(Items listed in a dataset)
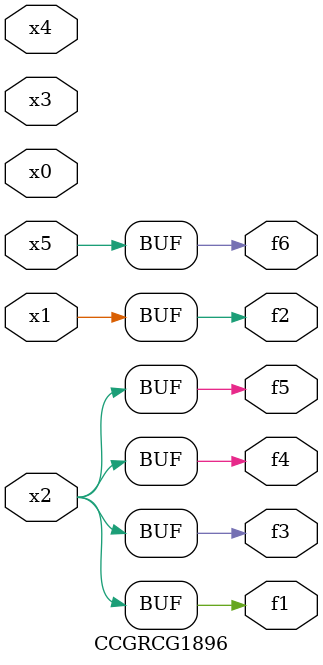
<source format=v>
module CCGRCG1896(
	input x0, x1, x2, x3, x4, x5,
	output f1, f2, f3, f4, f5, f6
);
	assign f1 = x2;
	assign f2 = x1;
	assign f3 = x2;
	assign f4 = x2;
	assign f5 = x2;
	assign f6 = x5;
endmodule

</source>
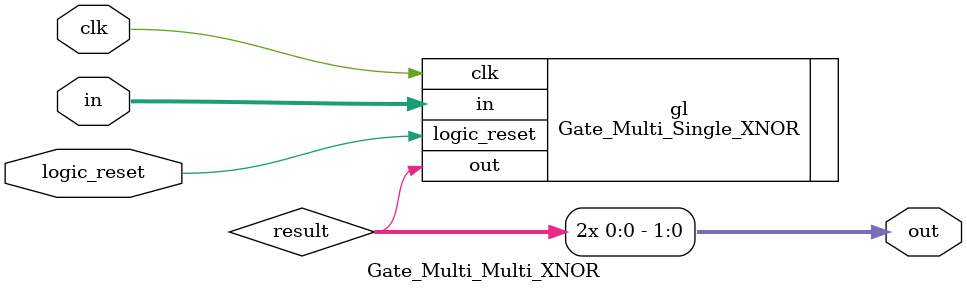
<source format=v>
module Gate_Multi_Multi_XNOR #(
    parameter INPUT_COUNT = 2,
    parameter OUTPUT_COUNT = 2
)(        
    input wire clk,
    input wire logic_reset,       
    input wire [INPUT_COUNT-1:0] in, 
    output wire [OUTPUT_COUNT-1:0] out
);

    wire result;

    assign out = {OUTPUT_COUNT{result}};

    Gate_Multi_Single_XNOR #( .INPUT_COUNT(INPUT_COUNT) ) gl (
        .clk(clk),
        .logic_reset(logic_reset),
        .in(in),
        .out(result)
    );

endmodule
</source>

**YOUR TASK**:
Going through the records above line by line, transcribe each one exactly and skip any pictures.

**EXPECTED ANSWER**:
<source format=v>
module CCGRCG1896(
	input x0, x1, x2, x3, x4, x5,
	output f1, f2, f3, f4, f5, f6
);
	assign f1 = x2;
	assign f2 = x1;
	assign f3 = x2;
	assign f4 = x2;
	assign f5 = x2;
	assign f6 = x5;
endmodule

</source>
<source format=v>
module Gate_Multi_Multi_XNOR #(
    parameter INPUT_COUNT = 2,
    parameter OUTPUT_COUNT = 2
)(        
    input wire clk,
    input wire logic_reset,       
    input wire [INPUT_COUNT-1:0] in, 
    output wire [OUTPUT_COUNT-1:0] out
);

    wire result;

    assign out = {OUTPUT_COUNT{result}};

    Gate_Multi_Single_XNOR #( .INPUT_COUNT(INPUT_COUNT) ) gl (
        .clk(clk),
        .logic_reset(logic_reset),
        .in(in),
        .out(result)
    );

endmodule
</source>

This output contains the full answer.